Remember that second debate when Sen. McCain slammed the earmark process of an example of wasteful spending in Washington? The one where the President poo-pooed the notion of earmarks contributing all that much, but than said he would be the better champion against them? That was the same debate (the video of the entire debate is in my blog archive) where the now President claimed he would go through the entire budget "line by line." Now we have a 'stimulus' bill that was never read or parsed, a new $410 billion spending bill (that by the way was introduced while the President was conducting the "Fiscal Responsibility Summit" - see yesterday's blog), and talk of yet another stimulus bill for later in the year.
From the title linked article:
"We need earmark reform," Obama said in September during a presidential debate in Oxford, Miss. "And when I'm president, I will go line by line to make sure that we are not spending money unwisely."
President Barack Obama should prepare to carve out a lot of free time and keep the coffee hot this week as Congress prepares to unveil a $410 billion omnibus spending bill that's riddled with thousands of earmarks, despite his calls for restraint and efforts on Capitol Hill to curtail the practice.
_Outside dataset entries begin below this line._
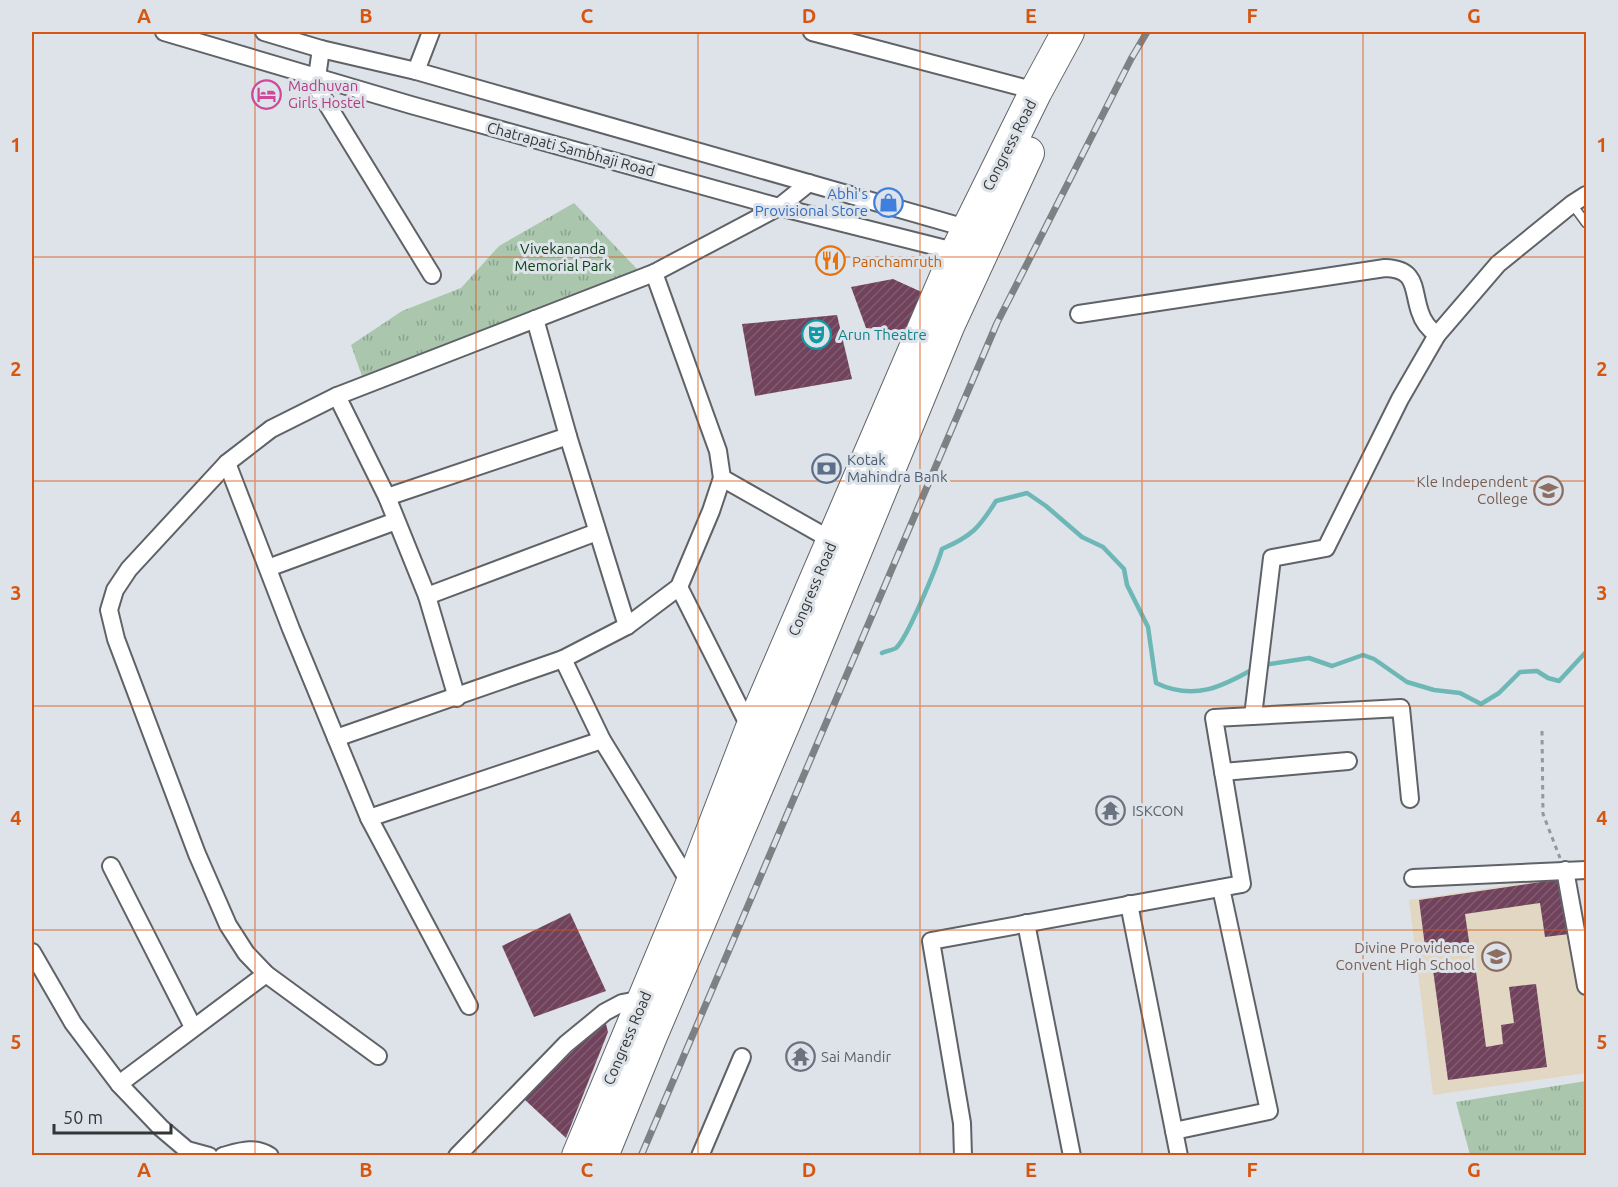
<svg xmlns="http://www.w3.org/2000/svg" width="1618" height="1187" viewBox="0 0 1618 1187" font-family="Ubuntu,sans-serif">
	<defs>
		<pattern id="park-tufts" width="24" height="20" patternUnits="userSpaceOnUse" patternTransform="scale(1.5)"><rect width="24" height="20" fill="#aac7ad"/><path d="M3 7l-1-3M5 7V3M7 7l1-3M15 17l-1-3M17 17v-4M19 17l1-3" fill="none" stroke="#8ba28e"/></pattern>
		<pattern id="building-hatch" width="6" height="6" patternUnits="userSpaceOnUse" patternTransform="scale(1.5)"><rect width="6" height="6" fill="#71425c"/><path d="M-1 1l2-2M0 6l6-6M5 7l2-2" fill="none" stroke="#815c71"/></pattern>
	</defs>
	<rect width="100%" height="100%" fill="#dde3e8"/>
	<!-- education -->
	<polygon fill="#e2d7c2" points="1563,877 1586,1012 1586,1073 1433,1095 1409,900"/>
	<!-- park -->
	<g fill="url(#park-tufts)">
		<polygon points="574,203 638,270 363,379 351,345 402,311 461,288 499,246"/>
		<polygon points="1586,1081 1586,1155 1470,1155 1456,1102"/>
	</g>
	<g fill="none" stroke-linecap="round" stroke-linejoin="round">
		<!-- stream -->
		<g stroke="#6db7b7" stroke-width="4.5">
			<path d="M882,653C886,651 893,650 896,648C907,639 937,566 942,549C972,536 979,528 996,501L1027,493L1046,506L1082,537L1103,547L1124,569L1127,585L1148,627L1156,683C1194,701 1222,687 1255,668"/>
			<polyline points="1263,665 1309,658 1332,666 1363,655 1374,659 1407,682 1434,690 1460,693 1481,704 1499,693 1520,672 1537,671 1548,678 1559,681 1586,652"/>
		</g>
	</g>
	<!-- building -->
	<g fill="url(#building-hatch)">
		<polygon points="893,279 926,294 910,332 866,328 851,287"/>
		<polygon points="837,315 852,379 755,396 742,324"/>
		<polygon points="1561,879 1569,934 1545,937 1540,903 1465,914 1470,948 1426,954 1419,900"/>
		<polygon points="570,913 606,991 534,1017 502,946"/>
		<polygon points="1475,964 1486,1047 1503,1044 1501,1025 1514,1023 1509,987 1536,984 1547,1067 1448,1080 1433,970"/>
		<polygon points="605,1020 608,1032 566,1138 524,1099"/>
	</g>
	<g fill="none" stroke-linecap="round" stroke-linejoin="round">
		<defs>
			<polyline id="lane" points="1572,204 1586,223"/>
			<g id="street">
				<polyline points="164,32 411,105 779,207 962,253"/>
				<polyline points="264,32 321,49 416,71 973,230"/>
				<polyline points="812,32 1036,91"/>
				<polyline points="321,49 317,77 319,91 432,275"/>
				<polyline points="416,71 431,32"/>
				<path d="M1079,314L1385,268C1418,269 1412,289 1420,312C1423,322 1429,329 1437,335"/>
				<polyline points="535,319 568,436 627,626"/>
				<polyline points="337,396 387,497 427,596 457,698"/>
				<polyline points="227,463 291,629 369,818 602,740"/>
				<polyline points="722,478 833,541"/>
				<polyline points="387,497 568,436"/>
				<polyline points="268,568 396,521"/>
				<polyline points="679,587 751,730"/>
				<polyline points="427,596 597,532"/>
				<polyline points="563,659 602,740 693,888"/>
				<polyline points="1253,716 1272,558 1326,548 1400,399 1437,335 1498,264 1572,204 1586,195"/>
				<polyline points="336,738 563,659 627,626 679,587 711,511 722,478 718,451 654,273 779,207 809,183"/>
				<polyline points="1223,772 1348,761"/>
				<polyline points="369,818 469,1006"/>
				<polyline points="111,866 193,1027"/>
				<polyline points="1565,870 1586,986"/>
				<polyline points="1413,878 1586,870"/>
				<polyline points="1129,904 1179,1156"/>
				<polyline points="1026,923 1072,1156"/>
				<polyline points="32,952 73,1023 119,1084 161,1128 187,1150 209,1156"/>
				<polyline points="378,1056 266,974 246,953 228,925 197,854 116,639 109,610 115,590 129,569 227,463 271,429 337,396 654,273"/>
				<polyline points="119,1084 266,974"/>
				<polyline points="1174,1131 1269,1111 1221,888"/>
				<path d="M223,1156C241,1151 254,1146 270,1156"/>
				<polyline points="457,1156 566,1044 605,1012 622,1003 643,999"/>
				<polyline points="700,1156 742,1057"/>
				<polyline points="963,1156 962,1123 931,941 1242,884 1214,718 1401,708 1410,799"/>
			</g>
			<g id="highway">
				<polyline points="578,1156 691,886 751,730 957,251 1036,91 1068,32"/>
				<polyline points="602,1156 651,1036 797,693 949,324 1028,153"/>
			</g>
		</defs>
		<!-- lane casing -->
		<use href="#lane" stroke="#5f6368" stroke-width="11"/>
		<!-- street casing -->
		<use href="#street" stroke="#5f6368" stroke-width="20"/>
		<!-- highway casing -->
		<use href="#highway" stroke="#5f6368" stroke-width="34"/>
		<!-- path -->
		<polyline stroke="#94989c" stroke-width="3" stroke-dasharray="4.5 4.5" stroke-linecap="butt" points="1542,731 1543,814 1560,858"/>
		<!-- lane -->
		<use href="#lane" stroke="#fff" stroke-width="8"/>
		<!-- street -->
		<use href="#street" stroke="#fff" stroke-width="16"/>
		<!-- highway -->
		<use href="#highway" stroke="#fff" stroke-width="32"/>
		<defs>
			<polyline id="rail" points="641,1156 997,323 1131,59 1147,32"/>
		</defs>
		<!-- rail casing -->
		<use href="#rail" stroke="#7d8184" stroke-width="7"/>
		<!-- rail -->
		<use href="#rail" stroke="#dde3e8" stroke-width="4.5" stroke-dasharray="14" stroke-linecap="butt"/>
	</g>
	<!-- grid -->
	<path fill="none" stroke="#d65510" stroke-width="1.5" stroke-opacity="0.55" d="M255,32V1156M476,32V1156M698,32V1156M920,32V1156M1142,32V1156M1363,32V1156M32,257H1586M32,481H1586M32,706H1586M32,930H1586"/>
	<!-- icons -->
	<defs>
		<symbol id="hotel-ring" viewBox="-11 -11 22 22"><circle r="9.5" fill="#dde3e8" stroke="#d1479c" stroke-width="1.5"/><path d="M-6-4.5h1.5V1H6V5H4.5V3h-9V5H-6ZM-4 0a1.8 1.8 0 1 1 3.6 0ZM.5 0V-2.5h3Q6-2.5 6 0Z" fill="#d1479c"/></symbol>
		<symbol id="shop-ring" viewBox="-11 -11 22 22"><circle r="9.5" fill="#dde3e8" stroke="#3f7fe0" stroke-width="1.5"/><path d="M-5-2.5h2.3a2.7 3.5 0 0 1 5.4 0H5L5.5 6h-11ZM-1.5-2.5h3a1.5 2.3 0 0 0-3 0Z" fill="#3f7fe0"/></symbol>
		<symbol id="restaurant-ring" viewBox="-11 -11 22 22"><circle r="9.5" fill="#dde3e8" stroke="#e8710a" stroke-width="1.5"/><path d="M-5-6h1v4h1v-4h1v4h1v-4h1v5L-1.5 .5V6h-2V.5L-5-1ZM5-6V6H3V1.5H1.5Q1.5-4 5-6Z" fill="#e8710a"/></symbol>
		<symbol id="theatre-ring" viewBox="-11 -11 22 22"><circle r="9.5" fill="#dde3e8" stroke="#0f9aa8" stroke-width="1.5"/><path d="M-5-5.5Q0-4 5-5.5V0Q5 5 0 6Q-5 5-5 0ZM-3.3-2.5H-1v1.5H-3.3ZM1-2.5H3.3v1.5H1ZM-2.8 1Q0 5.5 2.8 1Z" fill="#0f9aa8"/></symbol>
		<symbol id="bank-ring" viewBox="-11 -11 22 22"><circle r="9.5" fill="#dde3e8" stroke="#5c6f8a" stroke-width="1.5"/><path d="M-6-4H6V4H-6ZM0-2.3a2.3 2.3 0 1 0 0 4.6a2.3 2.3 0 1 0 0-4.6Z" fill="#5c6f8a"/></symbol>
		<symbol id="university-ring" viewBox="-11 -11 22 22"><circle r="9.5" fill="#dde3e8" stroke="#8d6e63" stroke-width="1.5"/><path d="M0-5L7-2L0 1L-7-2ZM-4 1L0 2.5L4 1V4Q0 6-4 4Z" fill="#8d6e63"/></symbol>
		<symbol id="temple-ring" viewBox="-11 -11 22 22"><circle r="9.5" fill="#dde3e8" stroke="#6b7280" stroke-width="1.5"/><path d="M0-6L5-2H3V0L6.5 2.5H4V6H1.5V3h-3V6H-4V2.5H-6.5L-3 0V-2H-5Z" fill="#6b7280"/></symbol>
		<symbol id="school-ring" viewBox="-11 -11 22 22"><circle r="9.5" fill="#dde3e8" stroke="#8d6e63" stroke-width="1.5"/><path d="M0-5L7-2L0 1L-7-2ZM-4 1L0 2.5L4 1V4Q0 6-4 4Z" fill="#8d6e63"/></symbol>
	</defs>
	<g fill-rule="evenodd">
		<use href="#hotel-ring" x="250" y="78" width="33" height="33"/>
		<use href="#shop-ring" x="872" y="186" width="33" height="33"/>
		<use href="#restaurant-ring" x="814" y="244" width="33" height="33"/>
		<use href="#theatre-ring" x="800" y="318" width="33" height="33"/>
		<use href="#bank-ring" x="810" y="452" width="33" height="33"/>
		<use href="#university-ring" x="1532" y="474" width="33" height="33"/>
		<use href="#temple-ring" x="1094" y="794" width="33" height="33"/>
		<use href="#school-ring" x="1480" y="940" width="33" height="33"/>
		<use href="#temple-ring" x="784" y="1040" width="33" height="33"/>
	</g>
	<g text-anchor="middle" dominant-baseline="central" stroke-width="6" stroke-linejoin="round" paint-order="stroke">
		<!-- hotel labels -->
		<g font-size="15" fill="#b23c85" stroke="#dde3e8" text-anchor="start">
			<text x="288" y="85">Madhuvan<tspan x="288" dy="17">Girls Hostel</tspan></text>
		</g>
		<!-- street labels -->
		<g font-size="15" fill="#333537" stroke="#dde3e8">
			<text transform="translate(1009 145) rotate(-63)">Congress Road</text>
			<text transform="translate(571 149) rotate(15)">Chatrapati Sambhaji Road</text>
			<text transform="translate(812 589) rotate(-67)">Congress Road</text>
			<text transform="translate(627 1038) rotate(-67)">Congress Road</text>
		</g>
		<!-- shop labels -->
		<g font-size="15" fill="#366cbe" stroke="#dde3e8" text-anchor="end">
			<text x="868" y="193">Abhi's<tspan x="868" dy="17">Provisional Store</tspan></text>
		</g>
		<!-- park labels -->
		<g font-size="15" fill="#0f411c" stroke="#dde3e8">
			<text x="563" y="248">Vivekananda<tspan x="563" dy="17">Memorial Park</tspan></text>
		</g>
		<!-- food labels -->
		<g font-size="15" fill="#c56008" stroke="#dde3e8" text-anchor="start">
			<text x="852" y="261">Panchamruth</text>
		</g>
		<!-- culture labels -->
		<g font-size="15" fill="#0d838f" stroke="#dde3e8" text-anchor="start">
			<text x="838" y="334">Arun Theatre</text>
		</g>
		<!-- service labels -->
		<g font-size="15" fill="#4e5e75" stroke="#dde3e8" text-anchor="start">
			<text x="847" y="459">Kotak<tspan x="847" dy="17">Mahindra Bank</tspan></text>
		</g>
		<!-- education labels -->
		<g font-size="15" fill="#785e54" stroke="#dde3e8" text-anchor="end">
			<text x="1528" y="481">Kle Independent<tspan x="1528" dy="17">College</tspan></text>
			<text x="1475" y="947">Divine Providence<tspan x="1475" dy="17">Convent High School</tspan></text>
		</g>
		<!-- worship labels -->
		<g font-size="15" fill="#5b616d" stroke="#dde3e8" text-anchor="start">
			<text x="1132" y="810">ISKCON</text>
			<text x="821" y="1056">Sai Mandir</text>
		</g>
	</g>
	<!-- border -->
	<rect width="1618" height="1187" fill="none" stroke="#dde3e8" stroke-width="66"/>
	<!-- scale -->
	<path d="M54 1124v9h117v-9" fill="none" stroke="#333537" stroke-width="3"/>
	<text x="63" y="1124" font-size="18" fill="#333537" stroke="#dde3e8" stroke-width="4.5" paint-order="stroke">50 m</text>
	<rect x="33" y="33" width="1552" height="1121" fill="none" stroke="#d65510" stroke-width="2"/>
	<g font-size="20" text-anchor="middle" font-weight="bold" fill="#d65510">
		<text x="144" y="23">A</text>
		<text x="366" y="23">B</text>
		<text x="587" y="23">C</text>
		<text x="809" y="23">D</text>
		<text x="1031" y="23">E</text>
		<text x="1252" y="23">F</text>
		<text x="1474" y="23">G</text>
		<text x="16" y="152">1</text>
		<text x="1602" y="152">1</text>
		<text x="16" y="376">2</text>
		<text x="1602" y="376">2</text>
		<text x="16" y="600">3</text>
		<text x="1602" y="600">3</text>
		<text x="16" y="825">4</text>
		<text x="1602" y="825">4</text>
		<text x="16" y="1049">5</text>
		<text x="1602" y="1049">5</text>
		<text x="144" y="1177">A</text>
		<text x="366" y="1177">B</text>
		<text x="587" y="1177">C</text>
		<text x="809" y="1177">D</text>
		<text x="1031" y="1177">E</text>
		<text x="1252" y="1177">F</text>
		<text x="1474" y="1177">G</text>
	</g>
</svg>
The bill will contain about 9,000 earmarks totaling $5 billion, congressional officials say. Many of the earmarks — loosely defined as local projects inserted by members of Congress — were inserted last year as the spending bills worked their way through various committees.
Here's what Obama promised on the stimulus bill (from the Change.gov website, which perversely still says the Office of the President-Elect):No earmarks
President-elect Barack Obama said today in a meeting with members of his budget team that he will ban earmarks from the American Recovery and Reinvestment Act that will soon go before Congress.
The President-elect also said he expects his administration to inherit a budget deficit of up to $1 trillion.
He was joined in the meeting by Peter Orszag, Director-designate, Office of Managment and Budget; Christina Romer, Christina Romer, Director-designate, Council of Economic Advisors and Lawrence Summers, Director-designate, National Economic Council, among others.
I don't believe anyone read anything line-by-line, will do so or had any intention of every doing so. I think we can put the whole promise of transparency in the ground now.